The conversation shifts to a fascinating discovery from World War II, where military sonar operations inadvertently observed unusual signals bouncing off what appeared to be the ocean floor moving upwards (01:34). This anomaly puzzled scientists until Noel Boland explained that these signals were actually the result of the largest synchronous migration on Earth.
This daily migration, known as diel vertical migration, involves massive numbers of mesopelagic organisms, including mollusks, shrimps, jellyfish, and the uniquely adapted flashlight fish, ascending to the ocean's surface under the cover of night to feed and then returning to deeper waters before dawn (01:50 - 02:43). Emily Kwong humorously compares the migration distance to walking from San Diego to Los Angeles for dinner, underscoring the immense scale and energy involved (02:18).
Noel Boland highlights the significance of these organisms in global ecosystems, stating, “They matter for our ability to understand how our habitats are linked” (12:02).
The hosts and Boland explore the crucial role these migrating organisms play in the carbon cycle. As these creatures consume carbon-rich phytoplankton at the surface, they transport carbon to deeper waters through their waste (poo and fecal matter) and when they die, effectively sequestering carbon in the mesopelagic zone (06:48 - 07:38). Emily Kwong explains, “Whatever they've consumed, they take it back down to depth and into the mesopelagic” (06:51).
This process helps mitigate atmospheric CO₂ levels, as the carbon is stored in the ocean rather than remaining in the atmosphere. However, Boland raises concerns about human activities such as mining and fishing in the Twilight Zone, which can disrupt these natural processes by disturbing sediments and releasing stored carbon back into the atmosphere (09:03 - 09:52).
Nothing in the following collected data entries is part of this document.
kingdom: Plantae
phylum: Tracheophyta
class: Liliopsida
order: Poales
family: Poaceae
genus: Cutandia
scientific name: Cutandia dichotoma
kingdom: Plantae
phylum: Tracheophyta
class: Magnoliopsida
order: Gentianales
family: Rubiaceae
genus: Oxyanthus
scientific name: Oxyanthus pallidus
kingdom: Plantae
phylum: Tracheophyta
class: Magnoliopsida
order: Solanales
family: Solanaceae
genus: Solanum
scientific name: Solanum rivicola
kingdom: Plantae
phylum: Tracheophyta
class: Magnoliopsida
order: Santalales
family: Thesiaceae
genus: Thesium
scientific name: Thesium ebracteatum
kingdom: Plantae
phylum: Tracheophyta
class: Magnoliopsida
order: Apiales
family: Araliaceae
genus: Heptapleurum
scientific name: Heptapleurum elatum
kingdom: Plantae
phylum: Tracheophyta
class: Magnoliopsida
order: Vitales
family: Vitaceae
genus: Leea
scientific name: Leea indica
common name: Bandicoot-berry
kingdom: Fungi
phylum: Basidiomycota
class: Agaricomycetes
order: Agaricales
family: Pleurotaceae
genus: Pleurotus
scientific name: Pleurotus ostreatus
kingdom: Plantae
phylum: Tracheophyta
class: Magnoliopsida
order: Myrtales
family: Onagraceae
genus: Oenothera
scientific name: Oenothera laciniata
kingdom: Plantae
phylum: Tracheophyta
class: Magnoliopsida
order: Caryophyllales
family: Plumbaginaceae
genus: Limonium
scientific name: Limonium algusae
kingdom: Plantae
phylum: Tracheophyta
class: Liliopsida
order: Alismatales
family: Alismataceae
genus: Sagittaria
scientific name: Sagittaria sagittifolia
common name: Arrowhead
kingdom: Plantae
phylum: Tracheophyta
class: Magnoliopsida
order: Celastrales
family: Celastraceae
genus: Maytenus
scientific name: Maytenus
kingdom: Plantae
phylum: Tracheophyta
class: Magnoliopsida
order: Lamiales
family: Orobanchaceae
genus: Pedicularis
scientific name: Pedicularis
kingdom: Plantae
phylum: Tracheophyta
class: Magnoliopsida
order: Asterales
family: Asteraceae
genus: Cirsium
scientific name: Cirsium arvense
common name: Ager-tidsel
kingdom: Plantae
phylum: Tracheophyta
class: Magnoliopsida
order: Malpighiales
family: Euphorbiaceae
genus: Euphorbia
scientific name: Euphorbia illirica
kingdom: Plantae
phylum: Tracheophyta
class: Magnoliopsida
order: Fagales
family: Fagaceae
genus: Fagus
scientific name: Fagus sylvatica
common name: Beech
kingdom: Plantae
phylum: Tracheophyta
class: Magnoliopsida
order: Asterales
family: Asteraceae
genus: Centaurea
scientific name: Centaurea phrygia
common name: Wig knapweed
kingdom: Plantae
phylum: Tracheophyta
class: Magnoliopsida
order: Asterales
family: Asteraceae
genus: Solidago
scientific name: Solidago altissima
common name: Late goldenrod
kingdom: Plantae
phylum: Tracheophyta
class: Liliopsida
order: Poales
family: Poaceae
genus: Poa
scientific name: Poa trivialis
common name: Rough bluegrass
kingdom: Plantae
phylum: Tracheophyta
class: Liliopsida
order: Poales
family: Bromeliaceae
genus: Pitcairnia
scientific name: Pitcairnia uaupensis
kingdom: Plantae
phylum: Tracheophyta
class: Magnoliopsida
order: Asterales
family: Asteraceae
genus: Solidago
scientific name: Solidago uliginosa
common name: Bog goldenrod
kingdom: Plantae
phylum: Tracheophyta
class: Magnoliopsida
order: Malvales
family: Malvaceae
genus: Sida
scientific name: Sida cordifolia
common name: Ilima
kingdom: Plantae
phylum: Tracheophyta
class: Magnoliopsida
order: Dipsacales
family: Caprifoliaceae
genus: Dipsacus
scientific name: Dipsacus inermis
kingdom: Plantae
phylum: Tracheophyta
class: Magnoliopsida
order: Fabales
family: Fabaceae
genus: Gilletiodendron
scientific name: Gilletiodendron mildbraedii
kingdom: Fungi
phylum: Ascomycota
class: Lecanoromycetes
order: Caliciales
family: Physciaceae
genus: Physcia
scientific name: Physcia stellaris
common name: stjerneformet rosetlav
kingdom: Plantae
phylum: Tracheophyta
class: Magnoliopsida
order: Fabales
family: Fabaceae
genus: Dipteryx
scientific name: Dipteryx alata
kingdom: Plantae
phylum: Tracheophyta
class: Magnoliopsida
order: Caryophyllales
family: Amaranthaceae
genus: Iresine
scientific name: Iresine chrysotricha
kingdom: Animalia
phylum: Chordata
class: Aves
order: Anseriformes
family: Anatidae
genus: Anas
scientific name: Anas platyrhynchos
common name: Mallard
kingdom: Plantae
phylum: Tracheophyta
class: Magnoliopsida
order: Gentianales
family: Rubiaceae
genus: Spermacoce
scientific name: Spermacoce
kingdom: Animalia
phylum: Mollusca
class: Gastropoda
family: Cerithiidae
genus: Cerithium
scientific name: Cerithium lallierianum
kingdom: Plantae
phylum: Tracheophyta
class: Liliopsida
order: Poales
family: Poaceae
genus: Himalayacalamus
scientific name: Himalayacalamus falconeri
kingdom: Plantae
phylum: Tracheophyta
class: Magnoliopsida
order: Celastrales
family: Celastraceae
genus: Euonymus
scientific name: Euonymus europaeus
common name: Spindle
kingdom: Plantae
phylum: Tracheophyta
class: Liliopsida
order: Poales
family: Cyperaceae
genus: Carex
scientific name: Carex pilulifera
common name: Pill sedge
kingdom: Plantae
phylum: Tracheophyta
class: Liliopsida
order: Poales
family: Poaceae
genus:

The episode further examines the impact of climate change on the Twilight Zone. Emily Kwong notes the expansion of low-oxygen pockets within this zone, a phenomenon known as shoaling, which creates hostile environments for many organisms not adapted to such conditions (09:56 - 10:44). Regina Barber aptly compares this to desertification, where regions unsuitable for life are spreading, pushing species to the margins of their habitats (10:44 - 11:06).
Boland stresses the urgency of understanding these changes, stating, “If we can't get our science out, we can't get the word out, then I think what ends up happening is we. We all start moving in the dark” (11:23). He underscores the necessity of continued research to map the distribution and behavior of Twilight Zone organisms and to communicate these findings effectively to the public (11:08 - 11:23).
In discussing future research priorities, Boland emphasizes the importance of not only conducting studies on the Twilight Zone but also effectively communicating their implications for human society and the planet. He highlights the challenges posed by funding cuts to NOAA and the broader issue of public engagement in marine science (12:02). Boland expresses concern over the loss of valuable scientific data and stresses that even seemingly obscure species play critical roles in maintaining ecological balance (12:02 - 13:02).
Regina Barber and Emily Kwong conclude the conversation by reiterating the significance of the Twilight Zone’s health to the planet and humanity, encouraging listeners to support scientific research and advocacy efforts.
This episode underscores the critical importance of the Twilight Zone in maintaining ecological balance and combating climate change, while also highlighting the pressing need for continued research and public awareness.